Elder L. Tom Perry (1922-2015) was called as an Assistant to the Twelve in 1972, then as a member of the Quorum of Twelve Apostles in 1974. At the time of his passing at age 92, he was the oldest living general authority and the third in seniority among the leading quorum.
"I come to you with a question about eternal memories you are building in your lives. Are they followed by the comment 'I wish I had,' or can you say, 'I'm glad I did'? ...
"We all make daily entries in our book of life. Occasionally we examine the entries we are making. What kind of memories will flood your mind as you examine the pages of your personal entries? How many pages will contain 'I wish I had' entries?
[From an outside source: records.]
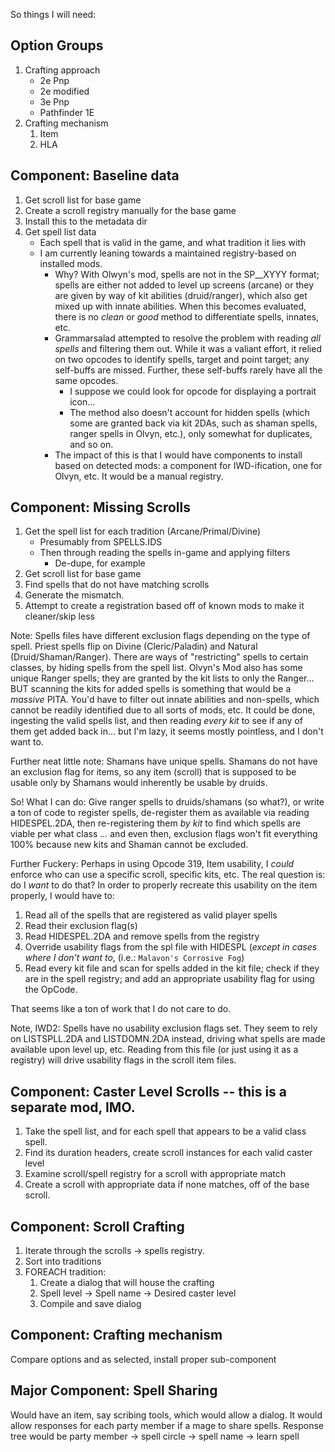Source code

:So things I will need:


## Option Groups
1. Crafting approach
    - 2e Pnp
    - 2e modified
    - 3e Pnp
    - Pathfinder 1E
1. Crafting mechanism
    1. Item
    1. HLA


## Component: Baseline data
1. Get scroll list for base game
1. Create a scroll registry manually for the base game
1. Install this to the metadata dir
1. Get spell list data
    - Each spell that is valid in the game, and what tradition it lies with
    - I am currently leaning towards a maintained registry-based on installed mods.
        - Why? With Olwyn's mod, spells are not in the SP__XYYY format; spells are either not added to
        level up screens (arcane) or they are given by way of kit abilities (druid/ranger), which also
        get mixed up with innate abilities. When this becomes evaluated, there is no _clean_ or _good_
        method to differentiate spells, innates, etc.
        - Grammarsalad attempted to resolve the problem with reading _all spells_ and filtering them out.
        While it was a valiant effort, it relied on two opcodes to identify spells, target and point
        target; any self-buffs are missed. Further, these self-buffs rarely have all the same opcodes.
            - I suppose we could look for opcode for displaying a portrait icon...
            - The method also doesn't account for hidden spells (which some are granted back via kit
            2DAs, such as shaman spells, ranger spells in Olvyn, etc.), only somewhat for duplicates,
            and so on.
        - The impact of this is that I would have components to install based on detected mods:
        a component for IWD-ification, one for Olvyn, etc. It would be a manual registry.


## Component: Missing Scrolls
1. Get the spell list for each tradition (Arcane/Primal/Divine)
    - Presumably from SPELLS.IDS
    - Then through reading the spells in-game and applying filters
        - De-dupe, for example
1. Get scroll list for base game
1. Find spells that do not have matching scrolls
1. Generate the mismatch.
1. Attempt to create a registration based off of known mods to make it cleaner/skip less

Note: Spells files have different exclusion flags depending on the type of spell. Priest spells flip on Divine (Cleric/Paladin)
and Natural (Druid/Shaman/Ranger). There are ways of "restricting" spells to certain classes, by hiding spells from the spell list.
Olvyn's Mod also has some unique Ranger spells; they are granted by the kit lists to only the Ranger... BUT scanning the kits
for added spells is something that would be a _massive_ PITA. You'd have to filter out innate abilities and non-spells, which cannot
be readily identified due to all sorts of mods, etc. It could be done, ingesting the valid spells list, and then reading
_every kit_ to see if any of them get added back in... but I'm lazy, it seems mostly pointless, and I don't want to.

Further neat little note: Shamans have unique spells. Shamans do not have an exclusion flag for items,
so any item (scroll) that is supposed to be usable only by Shamans would inherently be usable by druids.

So! What I can do: Give ranger spells to druids/shamans (so what?), or write a ton of code to register spells,
de-register them as available via reading HIDESPEL.2DA, then re-registering them _by kit_ to find which spells are viable per what class
... and even then, exclusion flags won't fit everything 100% because new kits and Shaman cannot be excluded.

Further Fuckery: Perhaps in using Opcode 319, Item usability, I _could_ enforce who can use a specific scroll, specific kits, etc.
The real question is: do I _want_ to do that? In order to properly recreate this usability on the item properly, I would have to:
1. Read all of the spells that are registered as valid player spells
1. Read their exclusion flag(s)
1. Read HIDESPEL.2DA and remove spells from the registry
1. Override usability flags from the spl file with HIDESPL (_except in cases where I don't want to_,
(i.e.: `Malavon's Corrosive Fog`)
1. Read every kit file and scan for spells added in the kit file; check if they are in the spell registry; and add an appropriate
usability flag for using the OpCode.

That seems like a ton of work that I do not care to do.

Note, IWD2: Spells have no usability exclusion flags set. They seem to rely on LISTSPLL.2DA and LISTDOMN.2DA instead,
driving what spells are made available upon level up, etc. Reading from this file (or just using it as a registry)
will drive usability flags in the scroll item files.


## Component: Caster Level Scrolls -- this is a separate mod, IMO.
1. Take the spell list, and for each spell that appears to be a valid class spell.
1. Find its duration headers, create scroll instances for each valid caster level
1. Examine scroll/spell registry for a scroll with appropriate match
1. Create a scroll with appropriate data if none matches, off of the base scroll.


## Component: Scroll Crafting
1. Iterate through the scrolls -> spells registry.
1. Sort into traditions
1. FOREACH tradition:
    1. Create a dialog that will house the crafting
    1. Spell level -> Spell name -> Desired caster level
    1. Compile and save dialog


## Component: Crafting mechanism
Compare options and as selected, install proper sub-component


## Major Component: Spell Sharing
Would have an item, say scribing tools, which would allow a dialog. It would allow responses
for each party member if a mage to share spells.
Response tree would be party member -> spell circle -> spell name -> learn spell
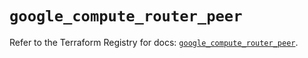 # `google_compute_router_peer`

Refer to the Terraform Registry for docs: [`google_compute_router_peer`](https://registry.terraform.io/providers/hashicorp/google/6.24.0/docs/resources/compute_router_peer).
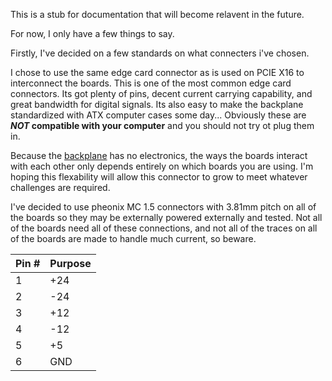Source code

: This is a stub for documentation that will become relavent in the future.

For now, I only have a few things to say.

Firstly, I've decided on a few standards on what connecters i've chosen.

I chose to use the same edge card connector as is used on PCIE X16 to interconnect the boards. This is one of the most common edge card connectors. Its got plenty of pins, decent current carrying capability, and great bandwidth for digital signals. Its also easy to make the backplane standardized with ATX computer cases some day... Obviously these are ***NOT* compatible with your computer** and you should not try ot plug them in.

Because the [backplane](../Backplane/README.md) has no electronics, the ways the boards interact with each other only depends entirely on which boards you are using. I'm hoping this flexability will allow this connector to grow to meet whatever challenges are required.

I've decided to use pheonix MC 1.5 connectors with 3.81mm pitch on all of the boards so they may be externally powered externally and tested. Not all of the boards need all of these connections, and not all of the traces on all of the boards are made to handle much current, so beware.

|Pin #|Purpose|
|-----|-------|
|1|+24|
|2|-24|
|3|+12|
|4|-12|
|5|+5|
|6|GND|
Will there be entries of procrastination and failure to take advantage of special opportunities? Will you find entries of thoughtlessness in treatment of family, friends, or even strangers? Will there be those of remorse resulting from acts of unrighteousness and disobedience?
"Fortunately, each day brings a clean, white page on which to change entries from 'I wish I had' to 'I'm glad I did' through the process of recognition, remorse, repentance, and restitution. Feelings of depression for past acts or missed opportunities will be outshone by memory banks filled with exhilaration, enthusiasm, and the joy of living....
"My counsel to you is to fill up your memory bank and your book of life with as many 'I'm glad I did' activities as you possibly can (see Mosiah 2:41).
"Find the commitment and discipline to seek after those positive experiences that will lead to liberty and eternal life. It is my witness to you that God lives. It is by conforming our lives to His law that we will find true happiness here and eternal opportunities in the life to come."
- L. Tom Perry, "How to Fill Your Book of Life," from a CES fireside given on November 1, 1992; see New Era, Feb 2014, p. 48
Click here to read the full article

Elder Perry presents an interesting question to ponder. As we reflect on the memories of our lives and think about past events or activities, do we remember them with fondness and gratitude ("I'm glad I did"), or with regret and dissatisfaction ("I wish I had")?

Elder Perry's encouragement was to endeavor to make as many "I'm glad I did" memories as we can. That means living each day as well as we can, making the best possible choices, ensuring that priorities are clearly defined and carefully followed, and seeking always for spiritual guidance.